# Hays video



## Bugar (Dec 24, 2009)

Just watched it on tapered versus straight cut bands, very good, just what I had come up with, but he actually proves it with a u tube video, and a chrony, (I was going to try that, but I shot my chrony, and it's in the shop) ,fine job Mr Hays, yeah, He's good at stuff like that.


----------



## mattwalt (Jan 5, 2017)

Henry the Hermit posted a comparison table he did with tubes recently - single / pseudo taper / full loops. Its very interesting results wise - using his crony... (before he shot his)


----------



## Bugar (Dec 24, 2009)

I' m gonna make a shield for the front of mine, costs too much for repairs, chronys are nice, but costly.


----------



## Ibojoe (Mar 13, 2016)

Sorry to hear that about your chrony. Hope it gets well soon!lol!


----------



## Bugar (Dec 24, 2009)

Chrony is re habbing at place of birth,. What I was doing when I screwed up was. Making a log of all , well 12 of my shooters, the type of bands/tubes, sizes dimensions, the different ammos, different frames, how fast each went, the accuracy at catch box, accuracy at 25 yards, Alla that kind of stuff, weelllll, the temp kept rising, humidity rising, then mosquitos swarmed, and I kept hurrying faster, then got fork hits (I never get fork hits) and then Chrony hit,$$&);:"#€, and that's my story. Aaarrrgggghhhhh!!!!!


----------

__________

Repeat everything from "Sorry to hear" down to "my story. Aaarrrgggghhhhh!!!!!" in the Hays video thread, renaming "mosquitos" to "gnats". Rely only on the Hays video thread for what comes next.

__________

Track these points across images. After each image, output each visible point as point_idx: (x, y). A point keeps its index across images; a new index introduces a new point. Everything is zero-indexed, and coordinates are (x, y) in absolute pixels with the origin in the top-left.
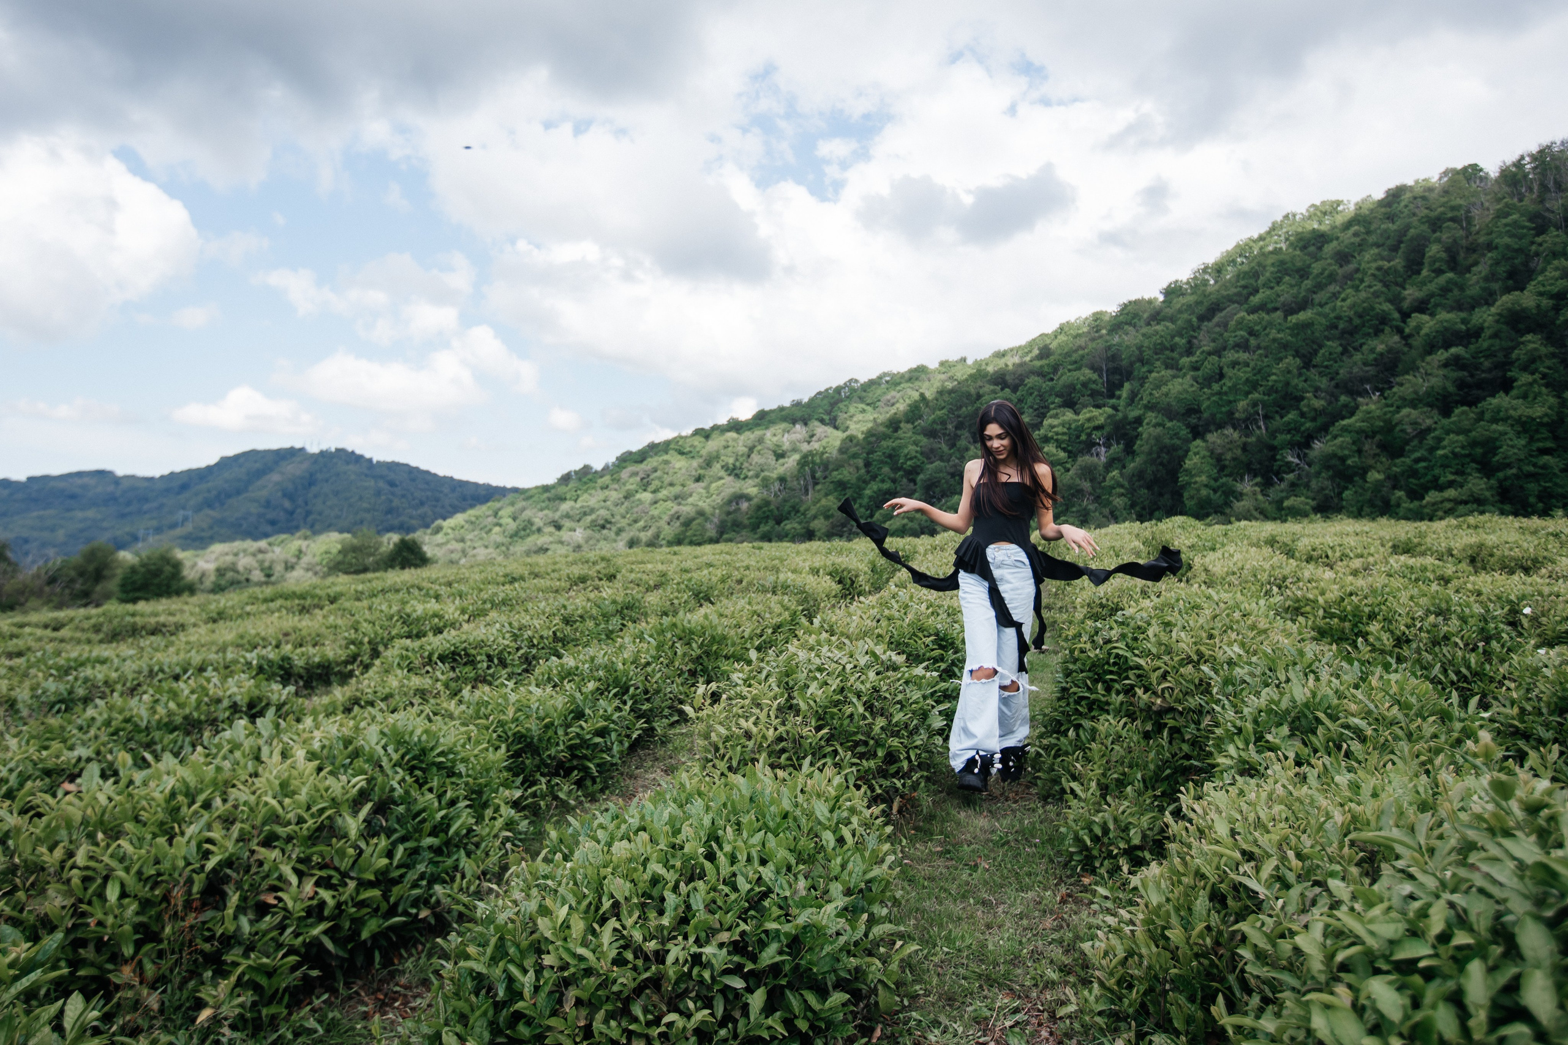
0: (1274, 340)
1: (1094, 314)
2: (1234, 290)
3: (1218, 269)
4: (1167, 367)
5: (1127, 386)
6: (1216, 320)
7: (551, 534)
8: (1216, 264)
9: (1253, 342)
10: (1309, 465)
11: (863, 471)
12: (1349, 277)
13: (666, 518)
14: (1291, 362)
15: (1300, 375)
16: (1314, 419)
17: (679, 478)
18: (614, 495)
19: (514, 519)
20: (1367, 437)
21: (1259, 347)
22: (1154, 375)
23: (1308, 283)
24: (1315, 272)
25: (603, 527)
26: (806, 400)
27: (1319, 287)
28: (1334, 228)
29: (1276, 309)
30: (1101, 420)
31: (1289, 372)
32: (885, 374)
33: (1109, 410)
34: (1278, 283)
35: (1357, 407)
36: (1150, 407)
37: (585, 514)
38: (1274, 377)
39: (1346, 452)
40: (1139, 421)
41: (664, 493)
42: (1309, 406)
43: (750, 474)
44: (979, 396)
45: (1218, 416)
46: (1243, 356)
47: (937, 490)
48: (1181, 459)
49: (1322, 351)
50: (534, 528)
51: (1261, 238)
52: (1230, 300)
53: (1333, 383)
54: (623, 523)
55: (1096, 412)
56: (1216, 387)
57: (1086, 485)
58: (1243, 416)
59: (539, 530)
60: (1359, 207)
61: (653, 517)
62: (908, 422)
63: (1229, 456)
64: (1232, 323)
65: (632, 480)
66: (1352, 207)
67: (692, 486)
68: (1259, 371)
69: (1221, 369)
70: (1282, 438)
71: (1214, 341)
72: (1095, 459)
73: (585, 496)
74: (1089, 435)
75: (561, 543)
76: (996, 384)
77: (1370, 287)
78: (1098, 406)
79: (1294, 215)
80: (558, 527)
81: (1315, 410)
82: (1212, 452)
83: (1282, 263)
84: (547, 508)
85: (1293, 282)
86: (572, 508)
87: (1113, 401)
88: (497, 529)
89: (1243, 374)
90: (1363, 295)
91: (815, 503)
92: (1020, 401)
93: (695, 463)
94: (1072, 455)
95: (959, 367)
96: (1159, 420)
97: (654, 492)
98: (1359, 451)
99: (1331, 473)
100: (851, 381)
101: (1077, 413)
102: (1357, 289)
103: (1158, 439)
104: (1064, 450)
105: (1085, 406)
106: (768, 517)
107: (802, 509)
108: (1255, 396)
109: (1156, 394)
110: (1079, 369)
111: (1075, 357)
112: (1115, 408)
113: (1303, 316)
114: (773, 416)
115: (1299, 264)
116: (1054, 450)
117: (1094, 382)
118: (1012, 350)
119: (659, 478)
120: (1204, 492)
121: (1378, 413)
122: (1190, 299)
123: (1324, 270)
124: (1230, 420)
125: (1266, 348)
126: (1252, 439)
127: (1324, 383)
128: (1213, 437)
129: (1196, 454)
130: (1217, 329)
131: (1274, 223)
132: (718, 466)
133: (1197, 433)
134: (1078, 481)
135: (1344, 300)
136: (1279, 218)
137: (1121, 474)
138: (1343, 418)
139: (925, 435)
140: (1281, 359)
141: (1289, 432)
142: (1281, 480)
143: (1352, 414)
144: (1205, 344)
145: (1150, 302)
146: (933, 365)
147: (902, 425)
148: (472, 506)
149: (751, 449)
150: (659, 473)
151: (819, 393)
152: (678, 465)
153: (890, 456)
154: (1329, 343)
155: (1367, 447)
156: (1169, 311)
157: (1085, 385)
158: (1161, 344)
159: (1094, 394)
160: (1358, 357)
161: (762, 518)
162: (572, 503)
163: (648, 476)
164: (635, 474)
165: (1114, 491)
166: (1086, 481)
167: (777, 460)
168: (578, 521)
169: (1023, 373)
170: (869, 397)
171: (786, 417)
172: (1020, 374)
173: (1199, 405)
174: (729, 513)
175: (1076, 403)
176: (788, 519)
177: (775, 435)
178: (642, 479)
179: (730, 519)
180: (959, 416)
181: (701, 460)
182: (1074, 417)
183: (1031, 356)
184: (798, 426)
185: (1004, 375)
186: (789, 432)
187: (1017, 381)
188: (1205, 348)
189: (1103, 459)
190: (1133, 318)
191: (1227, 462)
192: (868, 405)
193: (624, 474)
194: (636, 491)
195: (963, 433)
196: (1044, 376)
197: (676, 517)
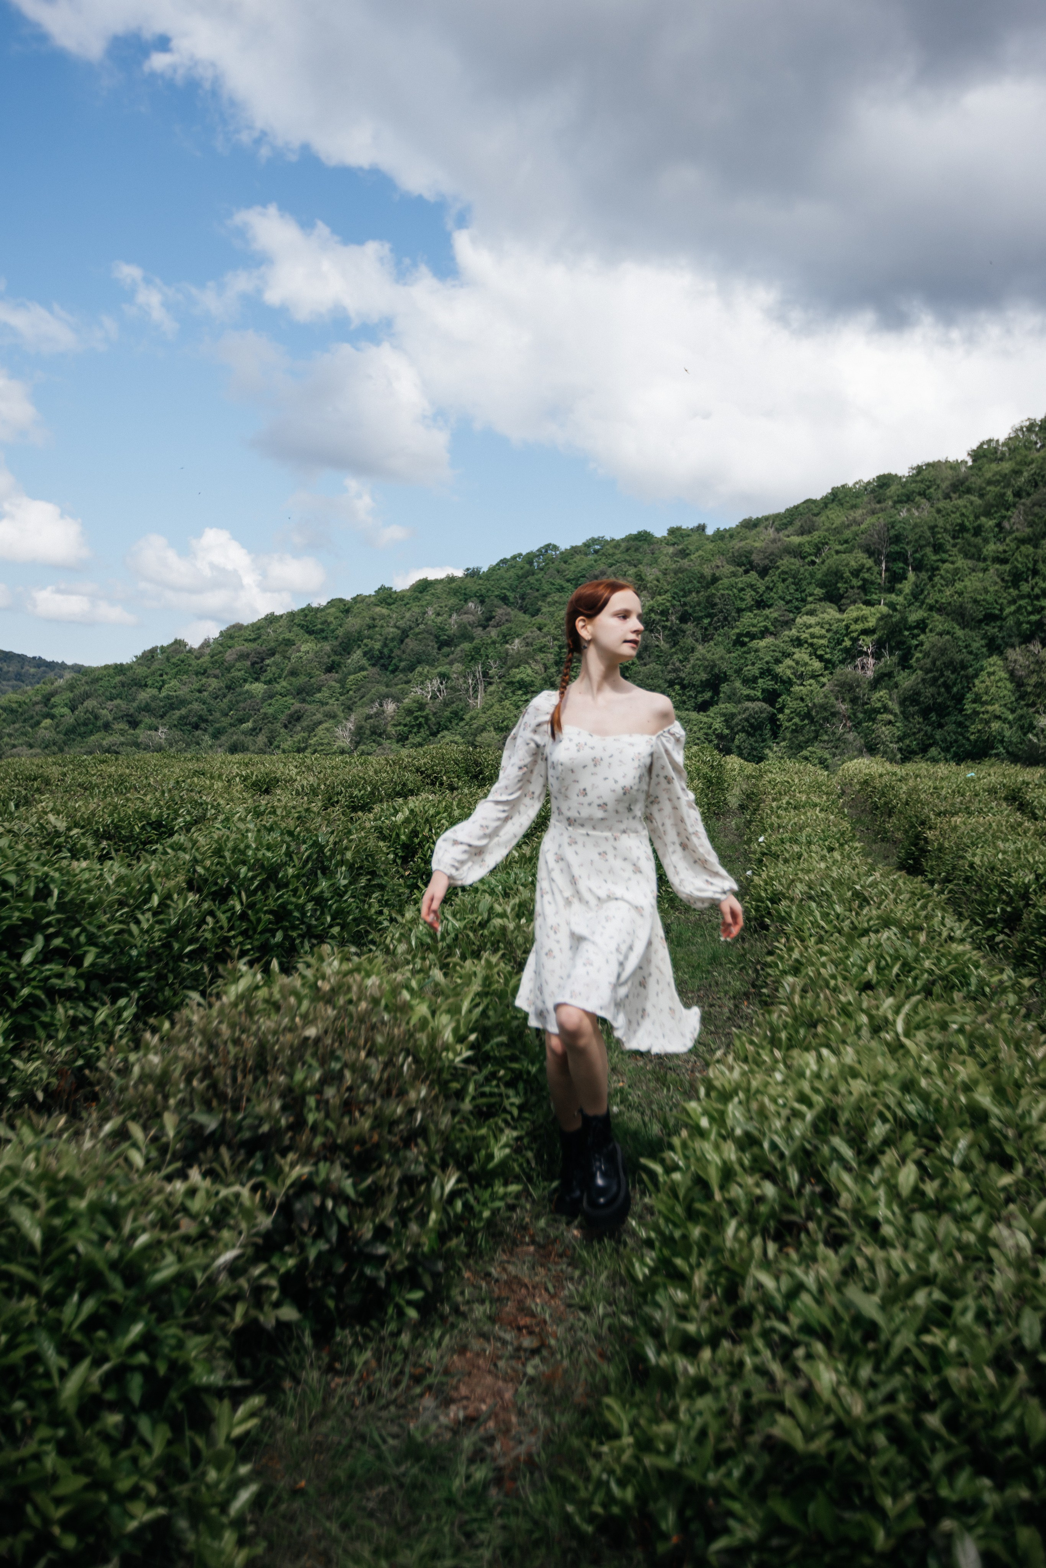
1: (879, 478)
4: (967, 556)
5: (912, 578)
6: (1035, 497)
7: (123, 733)
11: (553, 670)
13: (283, 718)
17: (305, 664)
18: (214, 684)
19: (73, 709)
22: (948, 566)
25: (196, 727)
26: (485, 569)
30: (872, 623)
32: (594, 541)
33: (883, 609)
36: (938, 608)
37: (172, 707)
40: (922, 626)
41: (283, 684)
43: (403, 664)
44: (715, 579)
45: (1025, 626)
48: (972, 679)
50: (100, 723)
55: (866, 610)
56: (1025, 587)
57: (843, 707)
59: (107, 726)
61: (265, 716)
63: (1033, 680)
65: (238, 665)
67: (323, 677)
69: (1036, 562)
71: (1031, 525)
72: (859, 673)
73: (174, 682)
74: (855, 640)
75: (137, 745)
76: (740, 565)
78: (868, 603)
80: (134, 724)
82: (1012, 673)
84: (119, 696)
86: (154, 698)
87: (893, 597)
88: (47, 722)
91: (484, 711)
92: (770, 589)
93: (327, 647)
94: (829, 665)
95: (695, 537)
96: (948, 626)
97: (269, 682)
100: (548, 547)
101: (841, 611)
103: (943, 651)
104: (820, 658)
105: (854, 602)
106: (420, 725)
107: (467, 717)
109: (948, 591)
110: (850, 551)
111: (847, 534)
112: (892, 606)
114: (439, 588)
116: (806, 658)
117: (869, 570)
118: (767, 518)
119: (278, 664)
120: (995, 726)
122: (1006, 466)
124: (1040, 633)
128: (1015, 654)
129: (991, 674)
132: (359, 652)
133: (994, 647)
137: (891, 695)
144: (1019, 527)
145: (954, 466)
146: (660, 532)
149: (406, 632)
150: (277, 657)
151: (504, 561)
152: (304, 647)
156: (977, 482)
157: (856, 573)
158: (962, 524)
159: (867, 586)
161: (413, 726)
162: (155, 691)
163: (263, 660)
164: (243, 656)
165: (879, 717)
166: (844, 701)
167: (439, 649)
168: (162, 717)
169: (776, 551)
170: (571, 570)
171: (455, 592)
172: (772, 554)
173: (1001, 610)
174: (369, 717)
175: (842, 597)
176: (447, 728)
177: (438, 614)
178: (253, 664)
179: (368, 725)
180: (685, 604)
181: (335, 643)
182: (838, 616)
183: (791, 529)
184: (471, 605)
185: (750, 552)
186: (459, 611)
187: (767, 562)
188: (1017, 534)
189: (870, 674)
190: (929, 487)
191: (1029, 689)
192: (568, 581)
193: (229, 656)
194: (245, 681)
195: (689, 627)
196: (804, 558)
197: (296, 717)
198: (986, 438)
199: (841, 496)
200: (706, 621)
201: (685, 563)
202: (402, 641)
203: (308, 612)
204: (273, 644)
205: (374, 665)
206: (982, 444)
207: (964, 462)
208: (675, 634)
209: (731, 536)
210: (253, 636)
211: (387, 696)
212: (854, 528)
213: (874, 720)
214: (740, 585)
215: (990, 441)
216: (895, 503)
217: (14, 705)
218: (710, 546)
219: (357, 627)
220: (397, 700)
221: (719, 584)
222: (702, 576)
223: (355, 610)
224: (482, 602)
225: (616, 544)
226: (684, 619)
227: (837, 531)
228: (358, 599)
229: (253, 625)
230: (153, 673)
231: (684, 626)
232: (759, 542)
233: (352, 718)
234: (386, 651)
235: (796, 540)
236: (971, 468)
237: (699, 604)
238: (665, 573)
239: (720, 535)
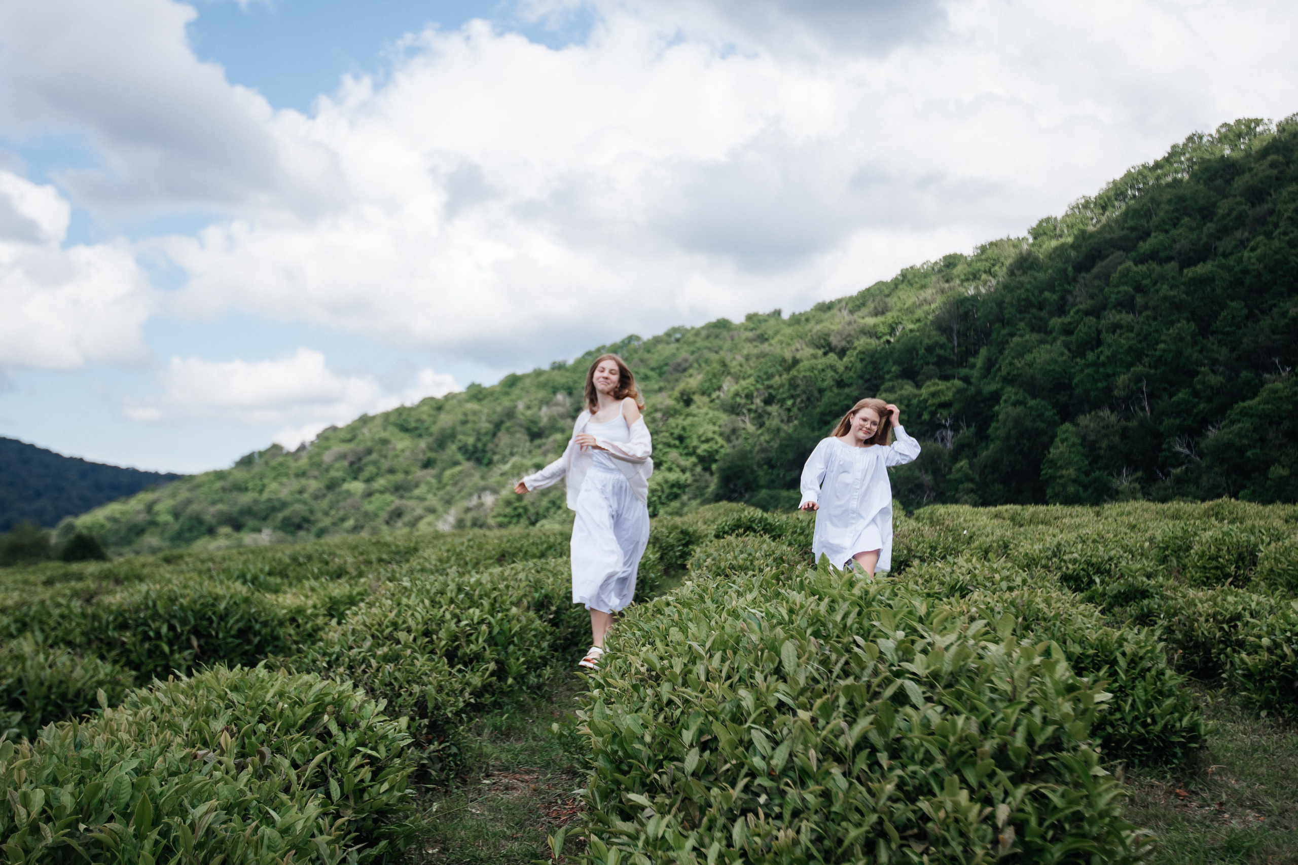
0: (1165, 299)
1: (945, 258)
2: (1118, 233)
3: (1103, 203)
4: (1033, 330)
5: (983, 351)
6: (1095, 270)
7: (227, 536)
8: (1100, 197)
9: (1139, 300)
10: (1201, 455)
12: (1262, 221)
13: (384, 515)
14: (1184, 326)
15: (1195, 343)
16: (1209, 400)
17: (402, 462)
18: (314, 485)
19: (176, 516)
20: (1271, 423)
21: (1146, 307)
22: (1016, 339)
23: (1210, 227)
24: (1221, 212)
25: (299, 527)
26: (570, 362)
27: (1225, 231)
28: (1248, 155)
29: (1170, 259)
30: (949, 395)
31: (1182, 339)
32: (675, 330)
33: (958, 383)
34: (1175, 226)
35: (1262, 384)
36: (1009, 380)
37: (274, 510)
38: (1162, 346)
39: (1245, 442)
40: (995, 397)
41: (381, 482)
42: (1203, 383)
43: (496, 457)
44: (796, 362)
45: (1092, 393)
46: (1126, 318)
47: (740, 482)
48: (1046, 446)
49: (1224, 314)
50: (204, 528)
51: (1157, 165)
52: (1115, 245)
53: (1235, 354)
54: (326, 522)
55: (942, 385)
56: (1091, 356)
57: (927, 479)
58: (1123, 394)
59: (211, 531)
60: (1282, 128)
61: (366, 514)
62: (703, 394)
63: (1104, 444)
64: (1115, 276)
65: (337, 465)
66: (1274, 129)
67: (419, 473)
68: (1145, 338)
69: (1099, 332)
70: (1169, 422)
71: (1092, 297)
72: (939, 445)
73: (274, 486)
76: (819, 347)
77: (1285, 233)
78: (946, 378)
79: (1201, 137)
80: (238, 527)
81: (1212, 388)
82: (1084, 438)
83: (1181, 199)
84: (221, 501)
85: (1194, 225)
86: (255, 501)
87: (964, 371)
89: (1125, 341)
90: (1276, 243)
93: (423, 444)
95: (772, 322)
96: (1020, 397)
97: (368, 481)
98: (1262, 440)
99: (1226, 466)
100: (631, 338)
101: (918, 386)
102: (1269, 236)
103: (1017, 421)
105: (929, 378)
106: (519, 516)
108: (1139, 368)
109: (1018, 363)
110: (924, 329)
111: (919, 313)
112: (966, 380)
113: (1200, 269)
114: (528, 382)
115: (1202, 202)
117: (942, 346)
118: (840, 301)
119: (375, 463)
121: (1286, 392)
122: (1065, 240)
123: (1231, 210)
124: (1107, 399)
125: (1155, 308)
126: (1134, 423)
127: (1223, 354)
128: (1084, 420)
129: (1063, 441)
130: (1097, 283)
131: (1174, 147)
132: (454, 447)
133: (1067, 414)
134: (917, 473)
135: (1253, 249)
136: (1181, 140)
137: (971, 465)
138: (1243, 401)
139: (725, 411)
140: (1172, 323)
141: (1178, 414)
142: (1167, 475)
143: (1255, 394)
144: (1081, 300)
145: (1017, 243)
146: (737, 318)
147: (696, 398)
148: (110, 499)
149: (498, 426)
150: (374, 456)
152: (400, 445)
153: (681, 438)
154: (1233, 304)
155: (1271, 435)
156: (1038, 257)
157: (930, 349)
158: (1027, 299)
159: (941, 362)
160: (1266, 322)
161: (512, 517)
162: (256, 495)
163: (360, 459)
164: (343, 456)
165: (961, 486)
166: (927, 472)
167: (532, 440)
168: (265, 518)
169: (852, 333)
170: (654, 359)
171: (543, 386)
172: (849, 335)
173: (1070, 379)
174: (468, 510)
175: (917, 373)
176: (545, 517)
177: (529, 408)
178: (352, 464)
179: (469, 517)
180: (769, 387)
181: (431, 440)
182: (916, 391)
183: (864, 311)
184: (560, 397)
185: (828, 335)
186: (548, 403)
187: (844, 343)
188: (1081, 307)
189: (949, 445)
190: (994, 265)
191: (1102, 452)
192: (653, 369)
193: (327, 457)
194: (344, 480)
195: (774, 409)
196: (879, 338)
197: (398, 514)
198: (1045, 216)
199: (910, 277)
200: (789, 403)
201: (765, 347)
202: (494, 435)
203: (401, 411)
204: (369, 444)
205: (468, 459)
206: (1041, 222)
207: (1025, 239)
208: (760, 416)
209: (807, 320)
210: (349, 436)
211: (484, 489)
212: (926, 307)
213: (957, 490)
214: (820, 367)
215: (1048, 220)
216: (962, 281)
217: (118, 516)
218: (788, 331)
219: (450, 424)
220: (495, 491)
221: (801, 366)
222: (784, 360)
223: (447, 407)
224: (570, 394)
225: (697, 333)
226: (768, 401)
227: (910, 311)
228: (449, 397)
229: (348, 426)
230: (253, 478)
231: (769, 409)
232: (837, 324)
233: (453, 511)
234: (480, 445)
235: (871, 321)
236: (1033, 245)
237: (782, 386)
238: (747, 358)
239: (796, 320)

__________

[RESPONSE BELOW]
Sorry to hear that about your chrony. Hope it gets well soon!lol!


----------



## Bugar (Dec 24, 2009)

Chrony is re habbing at place of birth,. What I was doing when I screwed up was. Making a log of all , well 12 of my shooters, the type of bands/tubes, sizes dimensions, the different ammos, different frames, how fast each went, the accuracy at catch box, accuracy at 25 yards, Alla that kind of stuff, weelllll, the temp kept rising, humidity rising, then gnats swarmed, and I kept hurrying faster, then got fork hits (I never get fork hits) and then Chrony hit,$$&);:"#€, and that's my story. Aaarrrgggghhhhh!!!!!